For persons who earn below 150% of the poverty line but above 135% of the poverty line, the premium is determined based on a sliding scale, and the deductible is reduced to $50. They will also avoid the “donut hole” in coverage, and also have reduced copayments.

Let the Buyer Beware . Because the prescription drug benefit is being offered through private insurance companies under contract with the United States Department of Health and Human Services, and because the companies are given some flexibility in how they design their prescription drug plan, seniors and their advisors must examine these plans carefully to determine which one, if any, provides the best benefits to them.

Other Changes to the Law by this Act.

While the introduction of a prescription drug benefit was the most dramatic change to the Medicare system by the new law, other important changes were made to the system and to the tax code.

Means Testing for Medicare Part B. For the first time, beginning in 2007 Medicare Part B premiums will be pegged to income.

Increase in Medicare Part B Deductible. Beginning in 2005, the Medicare Part B deductible will increase from $100 to $110, and in subsequent years will increase at the same rate as the rate of increase for the Medicare Part B premium.

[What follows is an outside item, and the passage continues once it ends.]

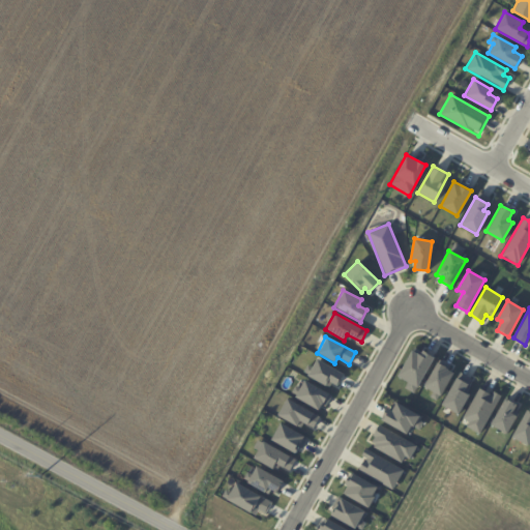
[(411,349),(424,357),(427,352),(434,356),(413,393),(404,388),(407,382),(396,376),(411,349)]
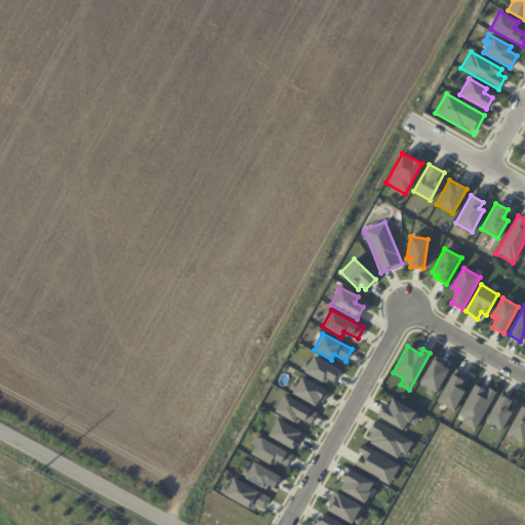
[(304,360),(308,363),(313,355),(339,370),(332,381),(327,378),(324,385),(298,369),(304,360)]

Health Savings Accounts. Individuals will be able to contribute to a tax-favored Health Savings Account (“HSA”). Earnings of these accounts will not be subject to taxation, and will be deductible as an “above-the-line” deduction. The most that an individual under age 55 can contribute annually is $2,250, and $4,500 for an individual with family coverage. Larger amounts can be set aside by persons age 55 or older.

In order to qualify, an individual must be covered by a health plan with annual deductibles of at least $1,000 (indexed for inflation) and such plan must impose out-of-pocket expenses of no more than $5,000.

Distributions can be made from an HSA to pay for medical expenses that are not covered by the individual’s health care plan, including long term care expenses that qualify as a tax deductible medical expense.

Conclusion.

There will be many complicated choices going into 2006. Seniors should consult with their advisors before making decisions that will have a major impact on the quality of their lives.